Concurrency ≠ Threads

ajross · on July 8, 2008

"But there are other forms of concurrency. Processes that communicate using files, pipes, sockets, or even shared memory."

I don't see how this solves the problem. It's true that some problems work well as pipelines where each stage does some finite, balanced amount of work before passing the data off to the next stage. But many don't.

And I don't follow the files and shared memory argument at all: those are both shared, unsynchronized-in-the-base-API abstractions just like threading. And they're subject to all the same deadlocks and race conditions. The only difference is that you use slightly different synchronization primitives (e.g. fcntl() locks instead of mutex locks).

It's correct to point out that traditional threaded code is difficult to get right. But it's naive and unhelpful to point to any kind of "secret sauce" as the solution. The difficulty of concurrency lies in the problem itself, not the API.

sah · on July 8, 2008

"The difficulty of concurrency lies in the problem itself, not the API."

Isn't it possible that it's both? Concurrency is hard, but I think the classical threading model makes it harder. There are simplifications that really do make it easier to reason about concurrency, like doing all inter-thread communication via queues, OpenMP-style "parallelize this for loop" constructs, and pure-functional immutable data structures.

ajross · on July 8, 2008

Sure. And a reasonable discussion about that stuff and the tradeoffs involved (queues handlers need to be carefully balanced, for instance, and parallel loop constructs tend to drown CPUs in locking overhead) would be welcome. But the linked post was about "threads are bad, use secret sauce instead". There is no sauce.

LogicHoleFlaw · on July 8, 2008

I think he is complaining more that so many other people think that threads are the secret sauce.

demallien · on July 9, 2008

Yup, it's the problem space that is hard, not the implementation.

A good way of seeing this is to look at languages that have "solved" concurrency issues, such as Erlang. I mean, sure, you won't have concurrency problems in Erlang, but that comes at the price of only having immutable variables...

I think the problem with concurrency is that certain things that we do in sequential programming are provably impossible to do reliably in concurrent programming.
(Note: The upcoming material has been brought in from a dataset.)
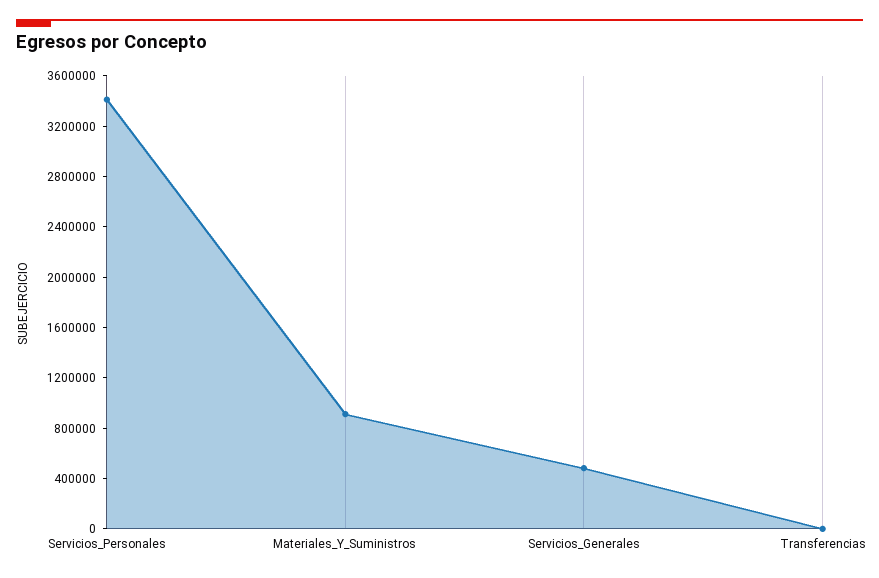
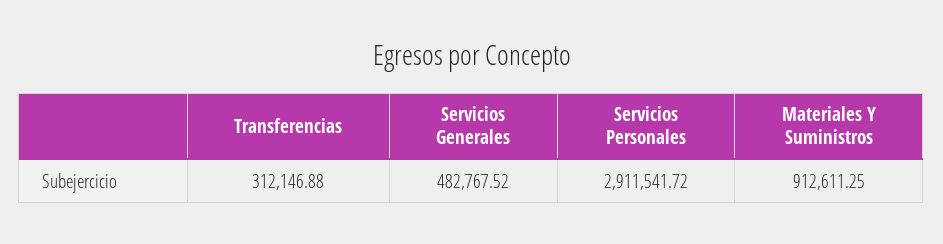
Servicios_Personales: 3400000 -> 2911541.72
Transferencias: 0 -> 312146.88

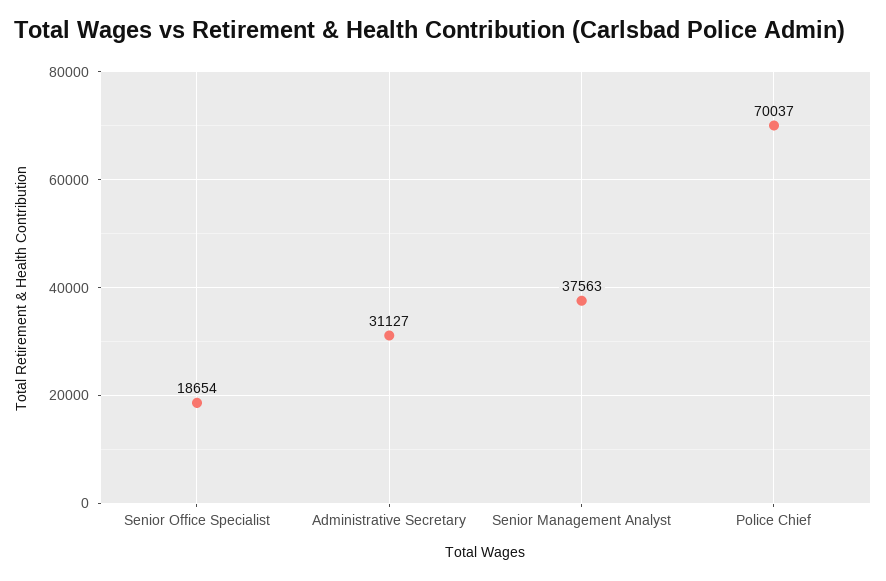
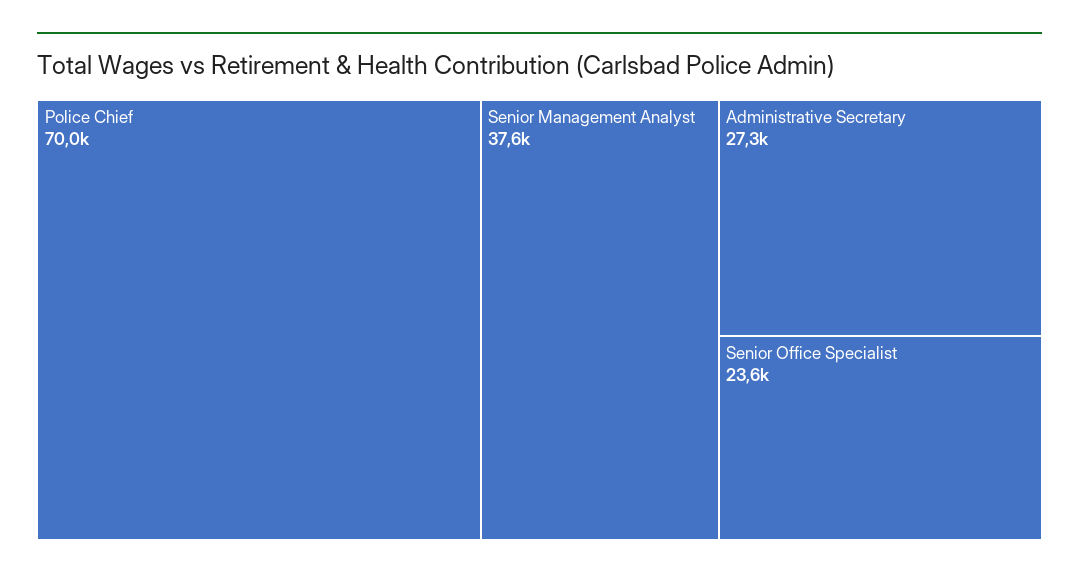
Senior Office Specialist: 18654 -> 23600
Administrative Secretary: 31127 -> 27300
So we end up using traditional languages, such as C/Java/Python, which are very error prone because we can only correctly use a subset of the language features, and it's not clear what the subset is, or we can use a language such as Erlang, which explicitly enforces concurrency-correct code, but then we find programming in such languages very restrictive.

Meh. I'm not enough of a language wonk to figure this one out!

keefe · on July 8, 2008

I was just about to post a comment with : "Me: But there are other forms of concurrency. Processes that communicate using files, pipes, sockets, or even shared memory." You are spot on with the problem itself being hard. As I understand it, the distinction between a process and a thread is that threads share memory. If you don't want to use the shared address space, simply don't use it - thread local variables are fine. The issue is that there are multiple threads of execution happening concurrently, and therefore communicating data is difficult. It's hard to believe that taking away the shared memory will do anything but make things harder. Like ajross says, parallel algorithms are just hard.

aaronblohowiak · on July 8, 2008

files and sockets are easy to attempt reconnection if something blows up. is it as easy with pipes and shared memory?

This article contains some interesting viewpoints about shared memory: http://nerdwisdom.com/2007/08/23/programming-erlang/

maw · on July 8, 2008

With files, you can go quite a long way with a good naming scheme. The Maildir/ protocol/format is probably the best known and most widely used example of such, but it isn't difficult to imagine something more elaborate based on the same underlying ideas.

ajross · on July 8, 2008

Mail in general (including maildir) is actually a classic example of how hard synchronization is even in the file regime. Take a look at the source to something like procmail sometime. It's a huge rats nest of locking abstractions.

It's not something you can solve with file naming. That's just a technique for avoiding collisions.

bayareaguy · on July 8, 2008

Indeed. I've found it worthwhile to ask interview candidates how they would implement the equivalent of the maildir protocol - http://www.qmail.org/man/man5/maildir.html

bayareaguy · on July 8, 2008

For application-level concurrency I really like the way Lua explicitly excludes the most error-prone and system-dependent concurrency primitives (preemptive threads, mutexes, semaphores, shared memory, etc) and instead offers API's for efficient non-preemptive coroutines and states which share no memory.

sah · on July 8, 2008

This paper makes a pretty compelling argument against threads as a model for concurrency:

http://www.eecs.berkeley.edu/Pubs/TechRpts/2006/EECS-2006-1....? [pdf]

nailer · on July 9, 2008

"But there are other forms of concurrency. Processes that communicate using files, pipes, sockets, or even shared memory."

Using multiple single-threaded processes means you're using multiple threads.

What he's saying is true, but he's worded it really clumsily. He's pointing out alternatives to multithreaded processes, not threads per se.